Document understanding data:
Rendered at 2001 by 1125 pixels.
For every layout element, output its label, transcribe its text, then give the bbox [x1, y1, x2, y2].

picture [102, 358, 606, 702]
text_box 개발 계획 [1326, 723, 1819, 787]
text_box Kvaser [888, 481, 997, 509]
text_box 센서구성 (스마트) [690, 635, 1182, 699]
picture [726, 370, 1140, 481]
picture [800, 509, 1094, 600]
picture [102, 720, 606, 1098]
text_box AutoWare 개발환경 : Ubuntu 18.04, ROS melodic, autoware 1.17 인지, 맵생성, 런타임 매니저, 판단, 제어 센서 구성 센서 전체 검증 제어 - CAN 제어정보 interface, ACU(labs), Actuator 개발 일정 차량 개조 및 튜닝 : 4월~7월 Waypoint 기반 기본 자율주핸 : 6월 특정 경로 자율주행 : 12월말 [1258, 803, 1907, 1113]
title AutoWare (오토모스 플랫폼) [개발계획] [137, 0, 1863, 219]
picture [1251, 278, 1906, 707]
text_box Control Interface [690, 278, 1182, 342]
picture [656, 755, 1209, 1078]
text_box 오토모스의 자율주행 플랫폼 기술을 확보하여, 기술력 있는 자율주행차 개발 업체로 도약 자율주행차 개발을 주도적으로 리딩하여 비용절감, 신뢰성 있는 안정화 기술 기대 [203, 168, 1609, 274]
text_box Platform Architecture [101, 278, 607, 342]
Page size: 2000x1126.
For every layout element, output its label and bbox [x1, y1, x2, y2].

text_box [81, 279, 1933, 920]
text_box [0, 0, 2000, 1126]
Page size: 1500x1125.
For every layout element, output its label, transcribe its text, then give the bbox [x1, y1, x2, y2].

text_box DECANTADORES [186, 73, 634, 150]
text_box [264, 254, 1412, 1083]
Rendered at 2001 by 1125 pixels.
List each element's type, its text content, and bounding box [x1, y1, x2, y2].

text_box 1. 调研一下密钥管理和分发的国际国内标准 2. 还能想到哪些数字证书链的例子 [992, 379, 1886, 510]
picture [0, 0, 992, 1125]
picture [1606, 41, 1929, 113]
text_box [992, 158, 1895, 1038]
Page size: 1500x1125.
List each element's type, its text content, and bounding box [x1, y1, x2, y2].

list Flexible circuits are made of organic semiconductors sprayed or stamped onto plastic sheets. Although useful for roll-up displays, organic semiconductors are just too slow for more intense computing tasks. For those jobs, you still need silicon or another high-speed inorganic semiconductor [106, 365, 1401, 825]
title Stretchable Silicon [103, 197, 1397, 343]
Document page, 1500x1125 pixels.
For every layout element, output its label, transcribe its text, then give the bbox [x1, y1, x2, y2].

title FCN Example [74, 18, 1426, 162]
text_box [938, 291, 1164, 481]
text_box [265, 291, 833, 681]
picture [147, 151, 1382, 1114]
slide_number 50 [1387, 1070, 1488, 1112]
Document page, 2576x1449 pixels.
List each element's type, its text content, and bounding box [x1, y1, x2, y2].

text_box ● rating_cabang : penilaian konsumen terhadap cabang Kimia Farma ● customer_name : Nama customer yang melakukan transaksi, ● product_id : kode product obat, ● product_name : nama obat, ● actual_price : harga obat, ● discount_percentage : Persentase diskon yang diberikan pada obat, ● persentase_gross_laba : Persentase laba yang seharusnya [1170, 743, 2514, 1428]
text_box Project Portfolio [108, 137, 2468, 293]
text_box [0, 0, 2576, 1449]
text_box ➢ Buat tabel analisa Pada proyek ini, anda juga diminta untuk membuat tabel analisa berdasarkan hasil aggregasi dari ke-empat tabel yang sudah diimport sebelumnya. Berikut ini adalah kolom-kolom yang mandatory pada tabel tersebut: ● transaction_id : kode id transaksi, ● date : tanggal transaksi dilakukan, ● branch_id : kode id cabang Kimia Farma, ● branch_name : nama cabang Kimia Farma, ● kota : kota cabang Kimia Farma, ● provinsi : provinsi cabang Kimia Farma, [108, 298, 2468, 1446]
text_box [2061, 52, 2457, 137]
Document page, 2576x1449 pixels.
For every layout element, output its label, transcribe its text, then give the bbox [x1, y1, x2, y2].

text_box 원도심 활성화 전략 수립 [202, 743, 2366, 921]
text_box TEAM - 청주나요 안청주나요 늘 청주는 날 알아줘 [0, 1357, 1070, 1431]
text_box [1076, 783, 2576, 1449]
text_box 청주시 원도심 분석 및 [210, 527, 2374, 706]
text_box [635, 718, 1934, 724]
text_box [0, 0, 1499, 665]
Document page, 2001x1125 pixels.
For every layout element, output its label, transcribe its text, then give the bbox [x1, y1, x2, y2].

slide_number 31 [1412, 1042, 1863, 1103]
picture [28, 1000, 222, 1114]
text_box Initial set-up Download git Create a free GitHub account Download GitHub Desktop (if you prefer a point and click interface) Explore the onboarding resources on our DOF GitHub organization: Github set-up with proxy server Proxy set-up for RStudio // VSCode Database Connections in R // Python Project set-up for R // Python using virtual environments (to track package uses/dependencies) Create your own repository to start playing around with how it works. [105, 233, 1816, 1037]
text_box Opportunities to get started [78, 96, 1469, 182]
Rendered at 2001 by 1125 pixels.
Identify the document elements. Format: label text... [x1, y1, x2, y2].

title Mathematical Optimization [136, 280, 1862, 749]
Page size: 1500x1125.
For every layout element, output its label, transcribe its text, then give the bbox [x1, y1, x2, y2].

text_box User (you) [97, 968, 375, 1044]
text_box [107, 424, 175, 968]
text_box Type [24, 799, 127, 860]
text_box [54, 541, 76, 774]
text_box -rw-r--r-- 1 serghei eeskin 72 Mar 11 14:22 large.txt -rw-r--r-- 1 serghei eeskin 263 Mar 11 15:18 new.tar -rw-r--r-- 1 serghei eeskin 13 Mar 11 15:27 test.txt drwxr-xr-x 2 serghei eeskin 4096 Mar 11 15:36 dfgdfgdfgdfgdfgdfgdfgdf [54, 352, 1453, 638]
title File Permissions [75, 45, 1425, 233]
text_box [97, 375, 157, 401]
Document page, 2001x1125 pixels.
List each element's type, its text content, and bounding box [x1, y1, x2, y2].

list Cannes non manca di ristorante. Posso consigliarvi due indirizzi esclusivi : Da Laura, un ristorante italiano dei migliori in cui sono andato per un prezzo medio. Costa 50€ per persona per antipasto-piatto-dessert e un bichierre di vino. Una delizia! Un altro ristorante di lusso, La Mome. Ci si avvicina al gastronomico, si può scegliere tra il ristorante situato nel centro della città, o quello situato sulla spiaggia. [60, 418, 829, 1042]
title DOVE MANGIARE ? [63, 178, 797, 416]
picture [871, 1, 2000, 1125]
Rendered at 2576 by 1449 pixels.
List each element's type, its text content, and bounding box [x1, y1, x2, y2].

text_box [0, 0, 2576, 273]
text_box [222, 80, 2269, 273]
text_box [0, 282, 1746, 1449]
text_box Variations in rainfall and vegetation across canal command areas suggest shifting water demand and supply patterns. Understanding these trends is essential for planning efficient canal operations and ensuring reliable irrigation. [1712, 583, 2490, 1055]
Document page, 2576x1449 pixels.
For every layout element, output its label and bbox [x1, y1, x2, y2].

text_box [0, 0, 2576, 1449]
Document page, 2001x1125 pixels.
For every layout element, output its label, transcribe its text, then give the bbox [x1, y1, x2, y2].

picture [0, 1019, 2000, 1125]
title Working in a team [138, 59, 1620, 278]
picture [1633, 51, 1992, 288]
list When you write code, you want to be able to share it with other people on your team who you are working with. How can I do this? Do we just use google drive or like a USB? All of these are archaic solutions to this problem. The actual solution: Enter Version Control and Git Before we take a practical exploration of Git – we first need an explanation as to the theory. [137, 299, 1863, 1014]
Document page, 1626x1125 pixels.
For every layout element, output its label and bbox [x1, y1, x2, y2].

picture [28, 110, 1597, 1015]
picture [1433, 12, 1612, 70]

**What needs to be done:** Transcribe the records above exactly, from the opening line down to and including the line with "Page size: 2000x1126.".

**Your solution:**
Rendered at 2001 by 1125 pixels.
For every layout element, output its label, transcribe its text, then give the bbox [x1, y1, x2, y2].

picture [102, 358, 606, 702]
text_box 개발 계획 [1326, 723, 1819, 787]
text_box Kvaser [888, 481, 997, 509]
text_box 센서구성 (스마트) [690, 635, 1182, 699]
picture [726, 370, 1140, 481]
picture [800, 509, 1094, 600]
picture [102, 720, 606, 1098]
text_box AutoWare 개발환경 : Ubuntu 18.04, ROS melodic, autoware 1.17 인지, 맵생성, 런타임 매니저, 판단, 제어 센서 구성 센서 전체 검증 제어 - CAN 제어정보 interface, ACU(labs), Actuator 개발 일정 차량 개조 및 튜닝 : 4월~7월 Waypoint 기반 기본 자율주핸 : 6월 특정 경로 자율주행 : 12월말 [1258, 803, 1907, 1113]
title AutoWare (오토모스 플랫폼) [개발계획] [137, 0, 1863, 219]
picture [1251, 278, 1906, 707]
text_box Control Interface [690, 278, 1182, 342]
picture [656, 755, 1209, 1078]
text_box 오토모스의 자율주행 플랫폼 기술을 확보하여, 기술력 있는 자율주행차 개발 업체로 도약 자율주행차 개발을 주도적으로 리딩하여 비용절감, 신뢰성 있는 안정화 기술 기대 [203, 168, 1609, 274]
text_box Platform Architecture [101, 278, 607, 342]
Page size: 2000x1126.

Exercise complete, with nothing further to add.